One of the factors that determines whether an electric car is eco-friendly is the power source it uses. Internal combustion engine vehicles use fossil fuels and produce high levels of greenhouse gas emissions. In contrast, EVs can use renewable sources of electricity, and rechargeable lithium-ion batteries; their carbon footprint will thus be lower over their lifetime.

For an EV to minimize its carbon footprint, the renewable energy source to power the vehicle is not the only factor that matters. The raw materials used in the production of the vehicles and batteries are equally important. Most auto companies are taking robust action and aim to go all-electric in this decade or next. As a result, the supply chains of semiconductors, batteries, lithium, nickel, graphite, cathode, and separators are impacted.

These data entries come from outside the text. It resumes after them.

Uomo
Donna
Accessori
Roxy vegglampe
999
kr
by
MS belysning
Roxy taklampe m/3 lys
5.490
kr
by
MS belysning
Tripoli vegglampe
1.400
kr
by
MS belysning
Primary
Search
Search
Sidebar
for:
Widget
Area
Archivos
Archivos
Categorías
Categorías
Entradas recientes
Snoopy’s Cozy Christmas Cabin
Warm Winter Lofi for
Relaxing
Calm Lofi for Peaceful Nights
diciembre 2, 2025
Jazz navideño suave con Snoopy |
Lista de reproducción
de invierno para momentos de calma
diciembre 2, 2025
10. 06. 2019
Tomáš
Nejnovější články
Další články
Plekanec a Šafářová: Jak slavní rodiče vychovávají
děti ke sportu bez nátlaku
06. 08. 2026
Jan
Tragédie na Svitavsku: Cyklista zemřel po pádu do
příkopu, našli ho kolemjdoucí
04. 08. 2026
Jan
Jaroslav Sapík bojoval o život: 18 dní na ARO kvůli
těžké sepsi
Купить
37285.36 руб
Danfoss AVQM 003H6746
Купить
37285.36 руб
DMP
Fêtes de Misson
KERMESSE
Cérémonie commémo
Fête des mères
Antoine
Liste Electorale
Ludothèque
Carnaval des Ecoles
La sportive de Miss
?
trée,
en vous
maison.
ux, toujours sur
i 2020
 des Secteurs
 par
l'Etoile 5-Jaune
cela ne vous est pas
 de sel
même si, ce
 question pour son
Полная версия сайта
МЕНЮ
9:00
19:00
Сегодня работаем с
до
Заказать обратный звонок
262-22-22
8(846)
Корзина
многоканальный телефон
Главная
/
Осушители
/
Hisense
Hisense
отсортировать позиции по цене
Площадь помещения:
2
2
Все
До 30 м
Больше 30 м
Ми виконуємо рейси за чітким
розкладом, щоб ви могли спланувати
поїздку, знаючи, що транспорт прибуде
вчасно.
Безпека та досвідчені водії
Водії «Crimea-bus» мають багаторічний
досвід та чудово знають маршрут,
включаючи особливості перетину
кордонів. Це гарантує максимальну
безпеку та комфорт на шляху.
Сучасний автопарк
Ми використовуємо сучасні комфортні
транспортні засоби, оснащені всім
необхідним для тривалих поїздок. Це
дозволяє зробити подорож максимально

In 2021, global EV sales reached 6.7 million, of which 4.8 million were battery electric vehicles (BEVs) and 1.9 million were plug-in hybrid electric vehicles (PHEVs).  The growing demand for electric cars will result in the need for charging stations. Bloomberg New Energy Finance (BNEF) estimates that around 300 million charging stations will be required globally by 2040.

Renewable energy for electricity generation

Electricity plays a part in each step of the production, manufacturing, and use of EVs. Hence, it should be generated from sustainable and renewable sources to limit emissions. According to the IEA, there was a 6% increase in global demand for electricity in 2021. Although electricity production from renewable and environmentally friendly sources has grown, coal-fired electricity production has still soared. Given that the IEA’s so-called “Net Zero Emissions by 2050” scenario (NZE) requires a much faster electrification of all industry sectors, it expects electricity demand to more than double by 2040.

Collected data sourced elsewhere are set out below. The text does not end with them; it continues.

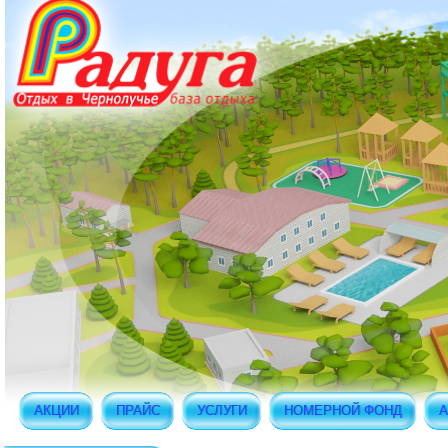
АКЦИИ
ПРАЙС
УСЛУГИ
НОМЕРНОЙ ФОНД
А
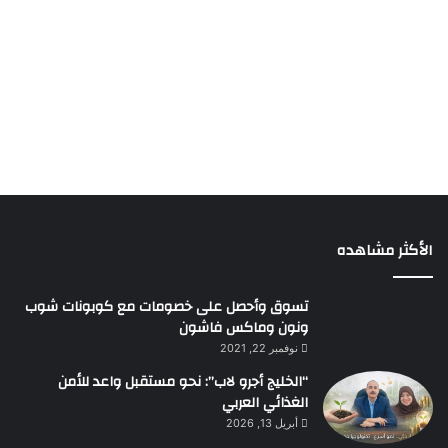
الأكثر مشاهده
تسوق وأحصل على خصومات مع كوبونات شوب
ونون وماكس فاشون
نوفمبر 22, 2021
“الخليج أجرو لاب”: نحو مستقبل واعد للأمن
الغذائي العربي
أبريل 13, 2026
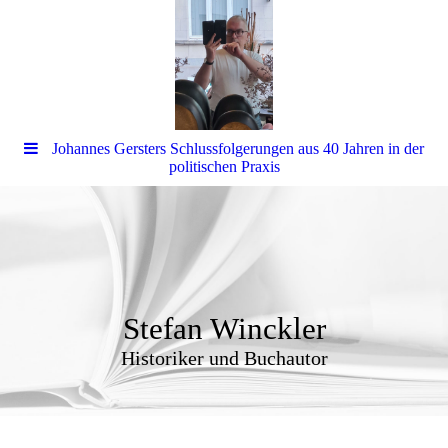
Johannes Gersters Schlussfolgerungen aus 40 Jahren in der
politischen Praxis
Stefan Winckler
Historiker und Buchautor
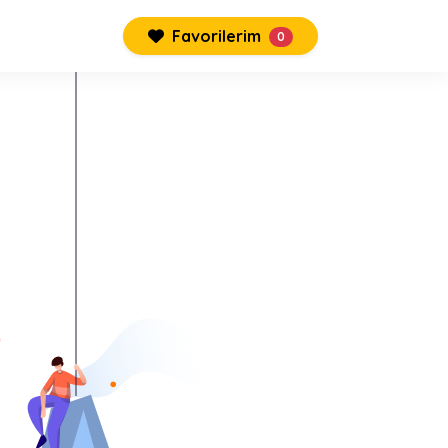
Favorilerim
0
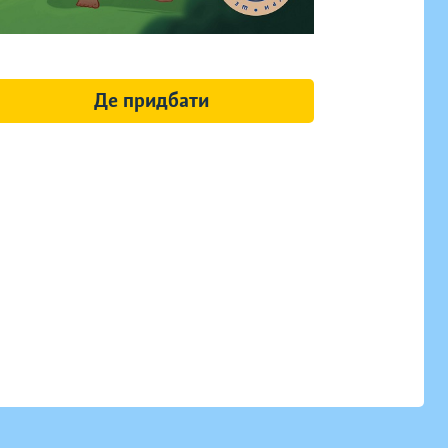
Де придбати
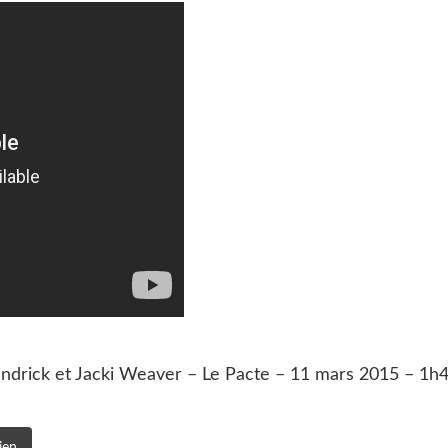
drick et Jacki Weaver – Le Pacte – 11 mars 2015 – 1h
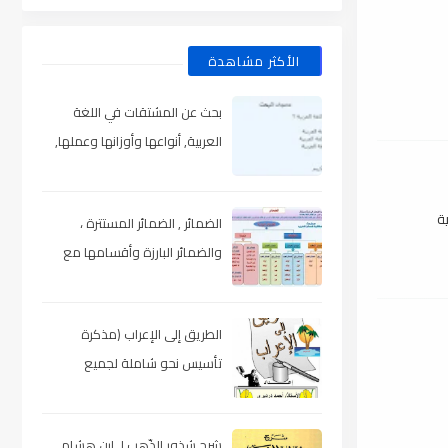
الأكثر مشاهدة
بحث عن المشتقات في اللغة
العربية, أنواعها وأوزانها وعملها,
مدعم بالأمثلة والصور , pdf
ية
الضمائر , الضمائر المستترة ،
والضمائر البارزة وأقسامها مع
الشرح والتدريبات , شرح مبسط مع
الأمثلة وتحميل pdf
الطريق إلى الإعراب (مذكرة
تأسيس نحو شاملة لجميع
المراحل) , pdf
شرح شذور الذّهب لـ ابن هشام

The European Union has proposed a new green labeling system to help guide private investment in activities that will help achieve climate neutrality over the next three decades. The proposal, which needs to be reviewed by the European Parliament and Council, aims to classify both nuclear energy and natural gas as transitional fuels as of 1 January 2023. The labeling system defines the standards for new gas power plants and categorizes certain forms of natural gas as "green." This will have global ramifications for new investments in both energy sources. However, it will take years to generate additional nuclear energy due to the time required to obtain approval and to construct new nuclear plants. Moreover, renewable energy sources such as wind and solar power are still less reliable sources of electricity. These challenges will result in the power generation sector being heavily dependent on gas as the fuel of choice for the next decade.